Exercise input -
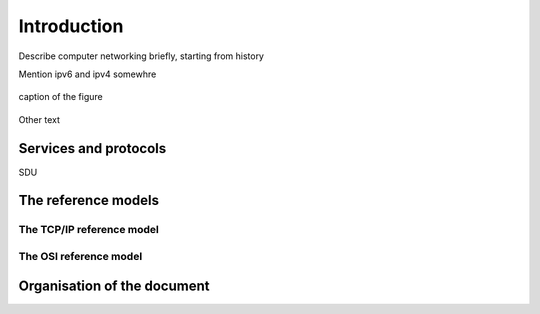 
Introduction
============

Describe computer networking briefly, starting from history

Mention ipv6 and ipv4 somewhre

.. figure:: png/intro-figures.001.png
   :align: center
   :scale: 50 

   caption of the figure


Other text

Services and protocols
----------------------

SDU

The reference models
---------------------

The TCP/IP reference model
..........................

The OSI reference model
.......................


Organisation of the document
----------------------------


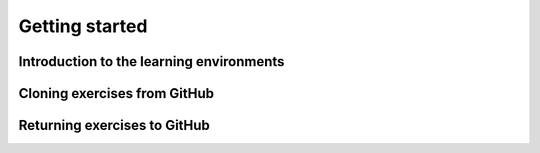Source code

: ###############
Getting started
###############

Introduction to the learning environments
=========================================

Cloning exercises from GitHub
=============================

Returning exercises to GitHub
=============================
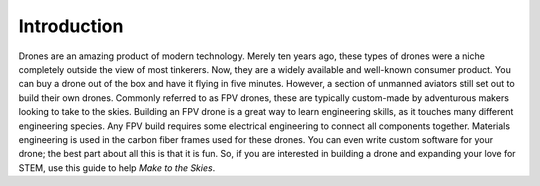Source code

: Introduction
============

Drones are an amazing product of modern technology. Merely ten years ago, these types of drones were a niche completely outside the view of most tinkerers. Now, they are a widely available and well-known consumer product. You can buy a drone out of the box and have it flying in five minutes. However, a section of unmanned aviators still set out to build their own drones. Commonly referred to as FPV drones, these are typically custom-made by adventurous makers looking to take to the skies. Building an FPV drone is a great way to learn engineering skills, as it touches many different engineering species. Any FPV build requires some electrical engineering to connect all components together. Materials engineering is used in the carbon fiber frames used for these drones. You can even write custom software for your drone; the best part about all this is that it is fun. So, if you are interested in building a drone and expanding your love for STEM, use this guide to help *Make to the Skies*. 

.. autosummary::
   :toctree: generated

Request - Filter the entries and keep only the lines holding "figure".

Task output -
.. figure:: png/intro-figures.001.png
   caption of the figure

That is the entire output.